======== SUPPLIED MATERIAL ========

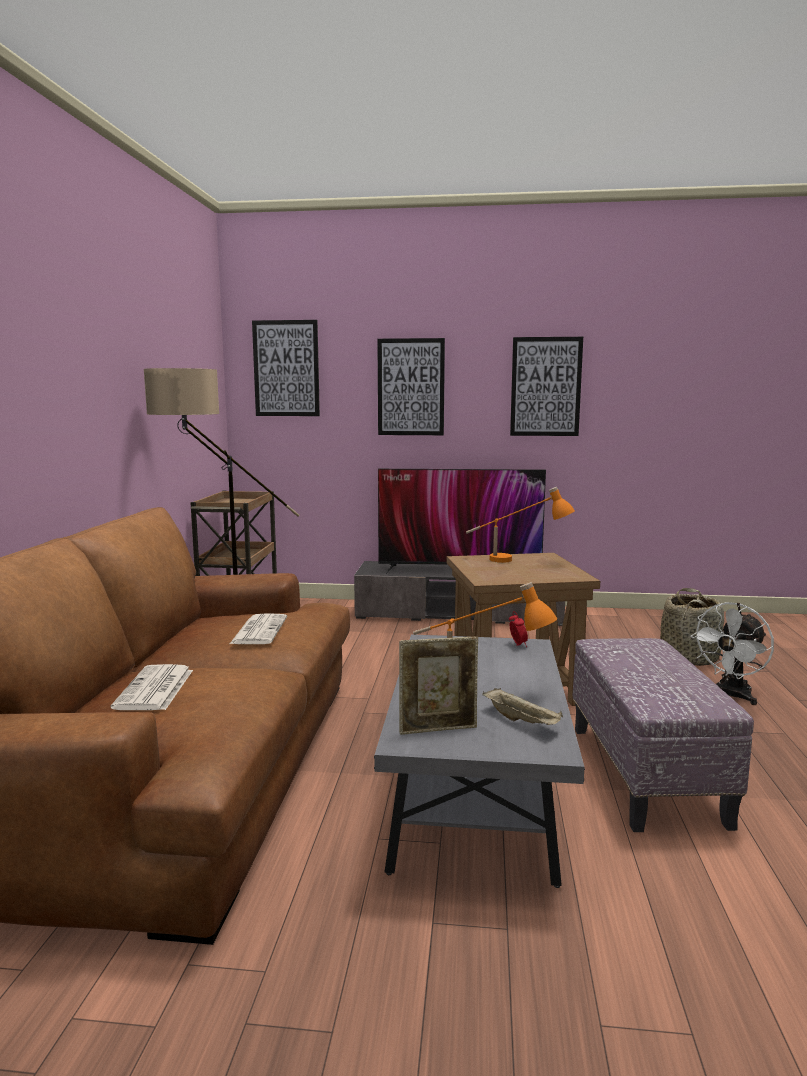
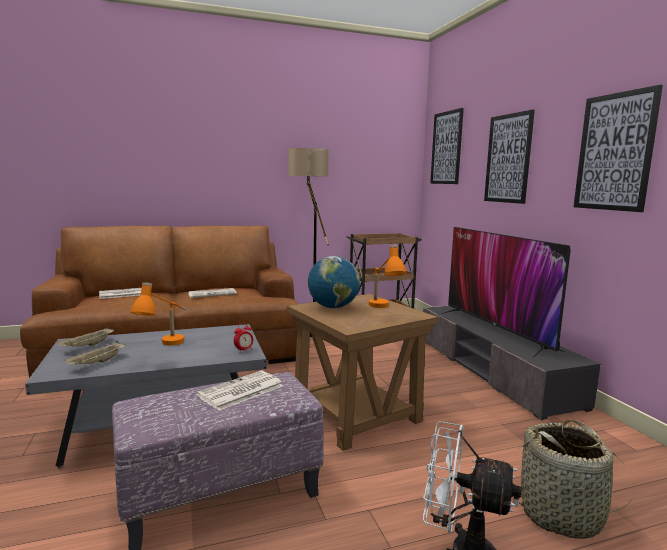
camera: 65 degrees right, 0 degrees up
(438, 729) = (87, 346): picture frame -> beige tray
(498, 572) = (333, 307): none -> globe
(640, 656) = (240, 391): none -> newspaper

========

From the material above, reproduce everything verbatim except the pictures.

# COMPLETED EXERCISE
camera: 65 degrees right, 0 degrees up
(438, 729) = (87, 346): picture frame -> beige tray
(498, 572) = (333, 307): none -> globe
(640, 656) = (240, 391): none -> newspaper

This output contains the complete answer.